Which is just as well, because there has been Momentous and Wonderful News this last month! My younger daughter is leaving home to work in France as an Au Pair. She goes in January. It is so exciting - for many years her health wouldn't allow her to do anything, not even paid work. Then she gradually worked her way into a 40-hour week in a shop, has just got an NVQ2 in Retail, and has a great track-record with a well-known company.

However, she has always been aware of having missed out on some of life's adventures due to her health. She had major surgery in January which has dealt with almost all the problems she had been having, and it suddenly dawned on her that now she is free to go and live life a little. She and her sister went to French school when we lived on the Cote d'Azur, and she has decided to spend some time brushing up her French. Her love of children (she's going to a family with three) made au pairing the natural option. She may well end up, as her sister did, leaving the au pairing but staying in the country - only time will tell.

As for me - well, I have never lived alone and so this is exciting for me too! I think it's high time. It's a wonderful feeling when you successfully launch the chicks from the nest. I shall miss her like crazy but I shall be in close touch via Facebook, emails etc and it's not all that far away (the family have invited me to visit, and I intend to as soon as my leg is fixed).

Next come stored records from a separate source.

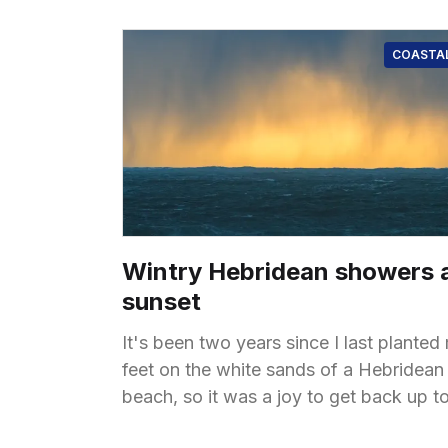
COASTA
Wintry Hebridean showers 
sunset
It's been two years since I last planted
feet on the white sands of a Hebridean
beach, so it was a joy to get back up t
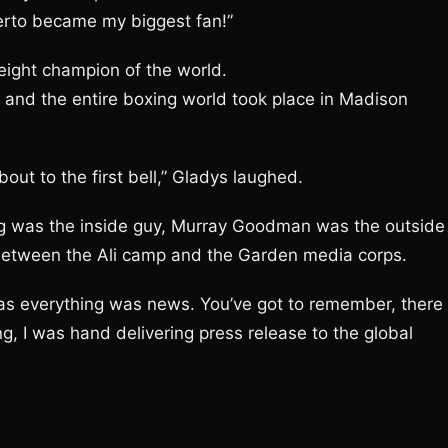
erto became my biggest fan!”
ight champion of the world.
s and the entire boxing world took place in Madison
ut to the first bell,” Gladys laughed.
ving was the inside guy, Murray Goodman was the outside
 between the Ali camp and the Garden media corps.
as everything was news. You’ve got to remember, there
g, I was hand delivering press release to the global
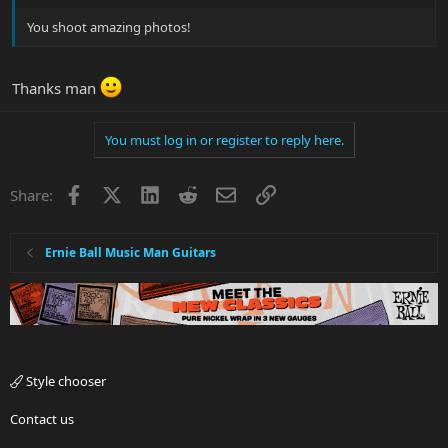
You shoot amazing photos!
Thanks man
You must log in or register to reply here.
Facebook
X
LinkedIn
Reddit
Email
Link
Share:
Ernie Ball Music Man Guitars
Style chooser
Contact us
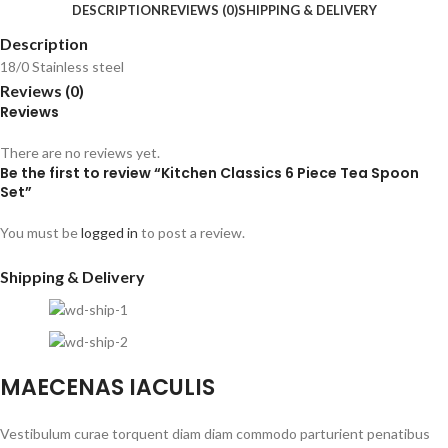
DESCRIPTION
REVIEWS (0)
SHIPPING & DELIVERY
Description
18/0 Stainless steel
Reviews (0)
Reviews
There are no reviews yet.
Be the first to review “Kitchen Classics 6 Piece Tea Spoon
Set”
You must be
logged in
to post a review.
Shipping & Delivery
MAECENAS IACULIS
Vestibulum curae torquent diam diam commodo parturient penatibus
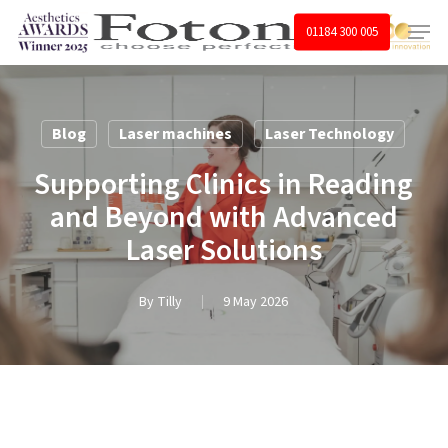
Skip
Menu
01184 300 005
to
main
content
Blog
Laser machines
Laser Technology
Supporting Clinics in Reading
and Beyond with Advanced
Laser Solutions
By
Tilly
9 May 2026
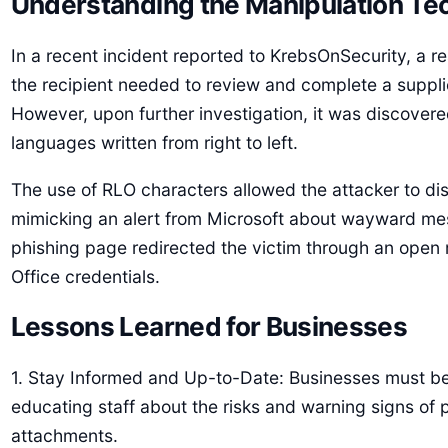
Understanding the Manipulation Te
In a recent incident reported to KrebsOnSecurity, a r
the recipient needed to review and complete a suppli
However, upon further investigation, it was discovered 
languages written from right to left.
The use of RLO characters allowed the attacker to d
mimicking an alert from Microsoft about wayward messa
phishing page redirected the victim through an open r
Office credentials.
Lessons Learned for Businesses
1. Stay Informed and Up-to-Date: Businesses must be 
educating staff about the risks and warning signs of 
attachments.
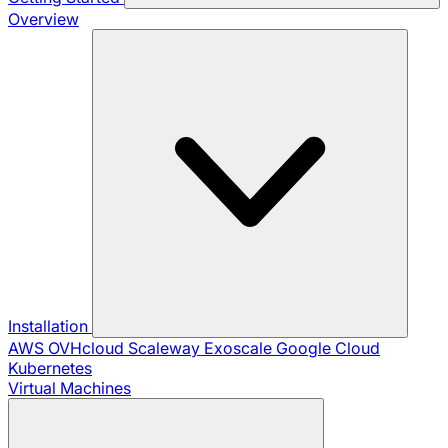
Overview
Installation
AWS
OVHcloud
Scaleway
Exoscale
Google Cloud
Kubernetes
Virtual Machines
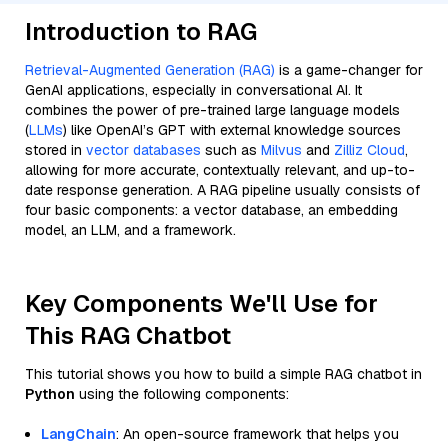
Introduction to RAG
Retrieval-Augmented Generation (RAG)
is a game-changer for
GenAI applications, especially in conversational AI. It
combines the power of pre-trained large language models
(
LLMs
) like OpenAI’s GPT with external knowledge sources
stored in
vector databases
such as
Milvus
and
Zilliz Cloud
,
allowing for more accurate, contextually relevant, and up-to-
date response generation. A RAG pipeline usually consists of
four basic components: a vector database, an embedding
model, an LLM, and a framework.
Key Components We'll Use for
This RAG Chatbot
This tutorial shows you how to build a simple RAG chatbot in
Python
using the following components:
LangChain
: An open-source framework that helps you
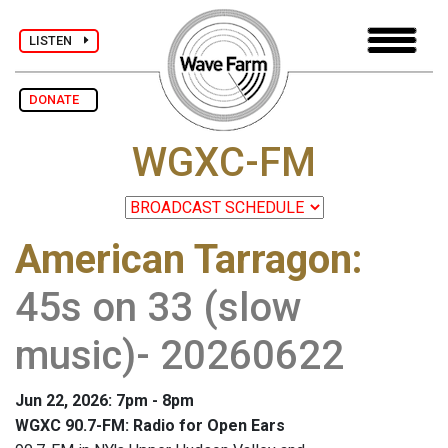
LISTEN
DONATE
WGXC-FM
American Tarragon
:
45s on 33 (slow
music)- 20260622
Jun 22, 2026: 7pm - 8pm
WGXC 90.7-FM: Radio for Open Ears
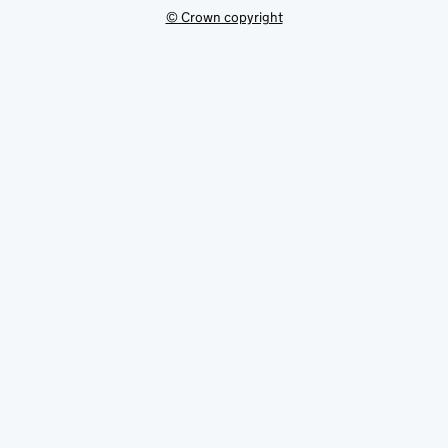
© Crown copyright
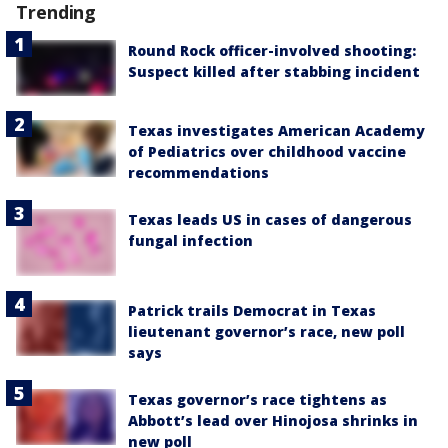
Trending
Round Rock officer-involved shooting:
Suspect killed after stabbing incident
Texas investigates American Academy
of Pediatrics over childhood vaccine
recommendations
Texas leads US in cases of dangerous
fungal infection
Patrick trails Democrat in Texas
lieutenant governor’s race, new poll
says
Texas governor’s race tightens as
Abbott’s lead over Hinojosa shrinks in
new poll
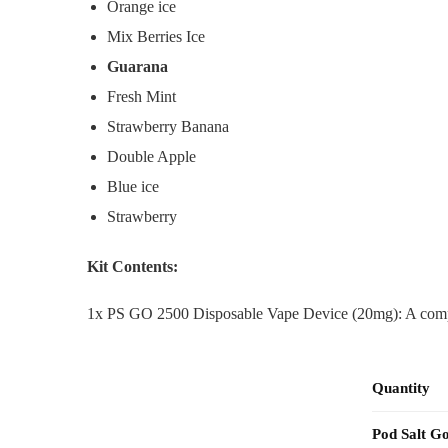
Orange ice
Mix Berries Ice
Guarana
Fresh Mint
Strawberry Banana
Double Apple
Blue ice
Strawberry
Kit Contents:
1x PS GO 2500 Disposable Vape Device (20mg): A comple
Quantity
Pod Salt G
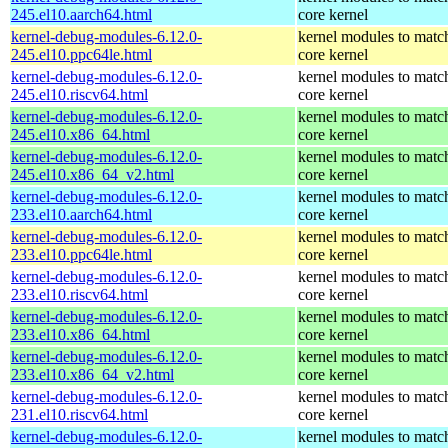
245.el10.aarch64.html
core kernel
kernel-debug-modules-6.12.0-
kernel modules to matc
245.el10.ppc64le.html
core kernel
kernel-debug-modules-6.12.0-
kernel modules to matc
245.el10.riscv64.html
core kernel
kernel-debug-modules-6.12.0-
kernel modules to matc
245.el10.x86_64.html
core kernel
kernel-debug-modules-6.12.0-
kernel modules to matc
245.el10.x86_64_v2.html
core kernel
kernel-debug-modules-6.12.0-
kernel modules to matc
233.el10.aarch64.html
core kernel
kernel-debug-modules-6.12.0-
kernel modules to matc
233.el10.ppc64le.html
core kernel
kernel-debug-modules-6.12.0-
kernel modules to matc
233.el10.riscv64.html
core kernel
kernel-debug-modules-6.12.0-
kernel modules to matc
233.el10.x86_64.html
core kernel
kernel-debug-modules-6.12.0-
kernel modules to matc
233.el10.x86_64_v2.html
core kernel
kernel-debug-modules-6.12.0-
kernel modules to matc
231.el10.riscv64.html
core kernel
kernel-debug-modules-6.12.0-
kernel modules to matc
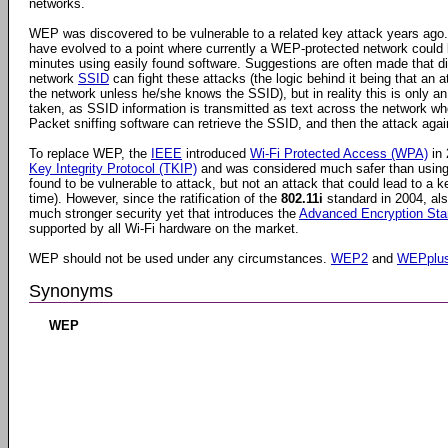
networks.
WEP was discovered to be vulnerable to a related key attack years ago
have evolved to a point where currently a WEP-protected network could
minutes using easily found software. Suggestions are often made that di
network
SSID
can fight these attacks (the logic behind it being that an 
the network unless he/she knows the SSID), but in reality this is only an
taken, as SSID information is transmitted as text across the network wh
Packet sniffing software can retrieve the SSID, and then the attack ag
To replace WEP, the
IEEE
introduced
Wi-Fi Protected Access (WPA)
in 
Key Integrity Protocol (TKIP)
and was considered much safer than usin
found to be vulnerable to attack, but not an attack that could lead to a ke
time). However, since the ratification of the
802.11i
standard in 2004, a
much stronger security yet that introduces the
Advanced Encryption Sta
supported by all Wi-Fi hardware on the market.
WEP should not be used under any circumstances.
WEP2
and
WEPplu
Synonyms
WEP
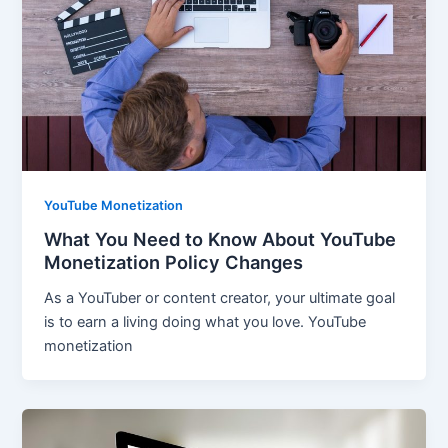
YouTube Monetization
What You Need to Know About YouTube
Monetization Policy Changes
As a YouTuber or content creator, your ultimate goal
is to earn a living doing what you love. YouTube
monetization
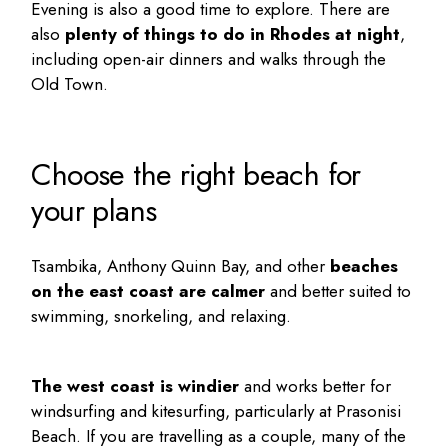
Evening is also a good time to explore. There are
also
plenty of
things to do in Rhodes at night
,
including open-air dinners and walks through the
Old Town.
Choose the right beach for
your plans
Tsambika, Anthony Quinn Bay, and other
beaches
on the east coast are calmer
and better suited to
swimming, snorkeling, and relaxing.
The west coast is windier
and works better for
windsurfing and kitesurfing, particularly at Prasonisi
Beach. If you are travelling as a couple, many of the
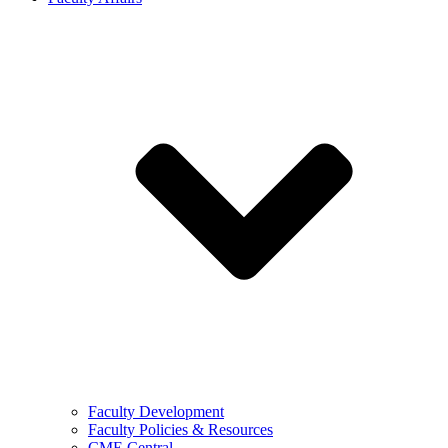
Faculty Development
Faculty Policies & Resources
CME Central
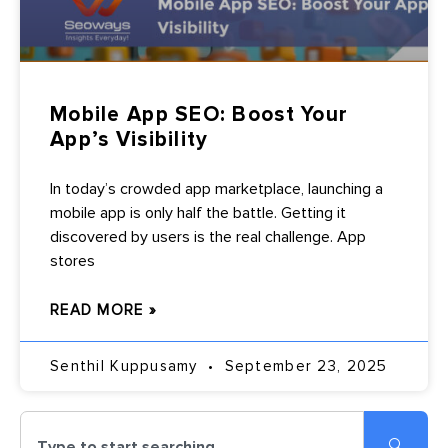
Mobile App SEO: Boost Your
App’s Visibility
In today’s crowded app marketplace, launching a
mobile app is only half the battle. Getting it
discovered by users is the real challenge. App
stores
READ MORE »
Senthil Kuppusamy
September 23, 2025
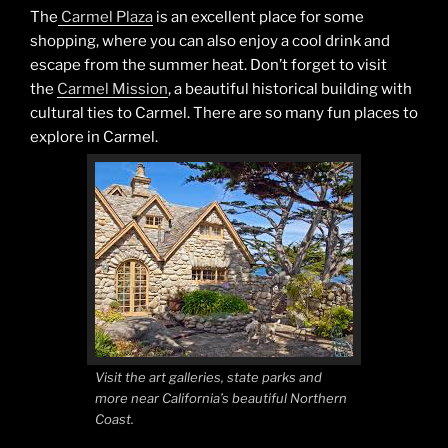
The
Carmel Plaza
is an excellent place for some
shopping, where you can also enjoy a cool drink and
escape from the summer heat. Don’t forget to visit
the
Carmel Mission
, a beautiful historical building with
cultural ties to Carmel. There are so many fun places to
explore in Carmel.
Visit the art galleries, state parks and
more near California’s beautiful Northern
Coast.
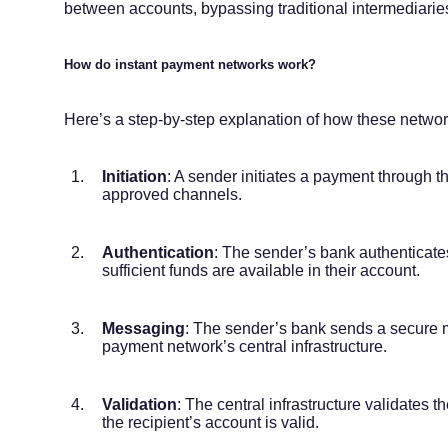
between accounts, bypassing traditional intermediarie
How do instant payment networks work?
Here’s a step-by-step explanation of how these networ
Initiation
: A sender initiates a payment through t
approved channels.
Authentication
: The sender’s bank authenticates
sufficient funds are available in their account.
Messaging
: The sender’s bank sends a secure m
payment network’s central infrastructure.
Validation
: The central infrastructure validates 
the recipient’s account is valid.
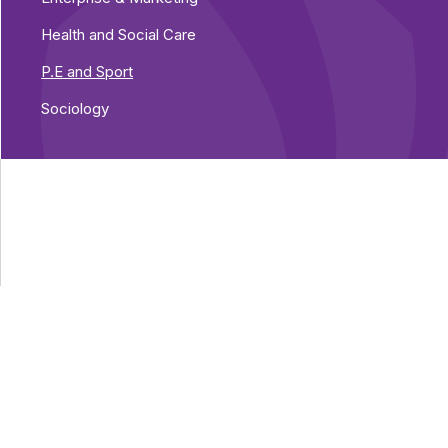
Health and Social Care
P.E and Sport
Sociology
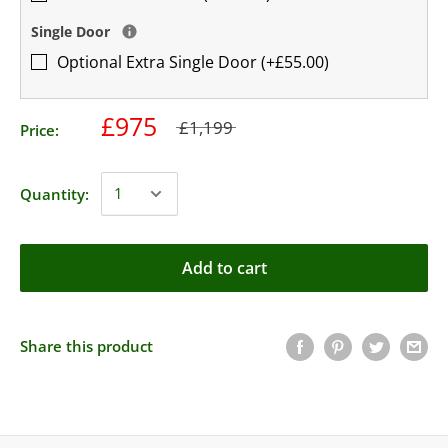
Single Door
Optional Extra Single Door (+£55.00)
£975
£1,199
Price:
Quantity:
Add to cart
Share this product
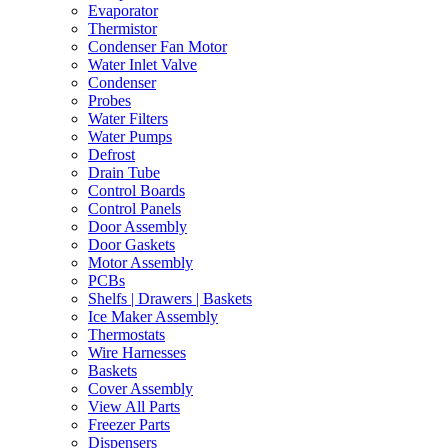
Evaporator
Thermistor
Condenser Fan Motor
Water Inlet Valve
Condenser
Probes
Water Filters
Water Pumps
Defrost
Drain Tube
Control Boards
Control Panels
Door Assembly
Door Gaskets
Motor Assembly
PCBs
Shelfs | Drawers | Baskets
Ice Maker Assembly
Thermostats
Wire Harnesses
Baskets
Cover Assembly
View All Parts
Freezer Parts
Dispensers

I regard this as another positive about this year - time to be alone with myself and meditate, pray and write. It feels good... and who knows what will happen once she's gone? I can't see the story ending with exciting adventures for my daughters, and none for me! I have been a little concerned by a few people I know saying things like, "Oooh this will be so hard for you! Will you cope alone?" I know they mean to be supportive but it has really led me to question how I come across. Do I seem that helpless? Or are they projecting? Either way, I need to think about it. Even loving friends can be toxic unintentionally. I need to decide whether to call them on it or simply let them go quietly. I don't want or need negative people around me - years ago I would have dismissed that as really harsh, but the great thing about '50' looming is that it really does make me think about the patterns I'm setting for the NEXT fifty years. I appreciate their concern but I don't appreciate them assuming I can't cope alone.

Recently I felt the urge to begin to clear out some of the larger clutter in my home. I had a disgusting old three-piece suite which was far too big for the room. That's gone, and has been replaced by something more modest. My piano had been sitting unused for a long time. I used to be a keen pianist - in fact I counted the piano as my best friend when I was a teenager(!) - but in recent years I haven't really played at all. It struck me that the piano was a reminder of the past and in some ways a symbol of my failure to keep it up. It suddenly felt like the right time to let go of it, and interestingly, I've given it to someone for whom the piano is also a symbol of her past, but in her case, a past she wants to revisit.

This is the point, for me - I'm never going to be the finished product. I'm always going to be a work in progress - and unless I let go of some things, others can't take their place. It was strange how as soon as I got rid of the piano, my daughter seemed to get some internal 'go ahead' to quit her job and go to France. I've always felt I should hold things lightly - giving the piano away was hugely symbolic for me.

So - aching leg apart - I am STILL excited about this year. It's been very different from what I was expecting, but I know in my bones that it's going to end on a really positive note.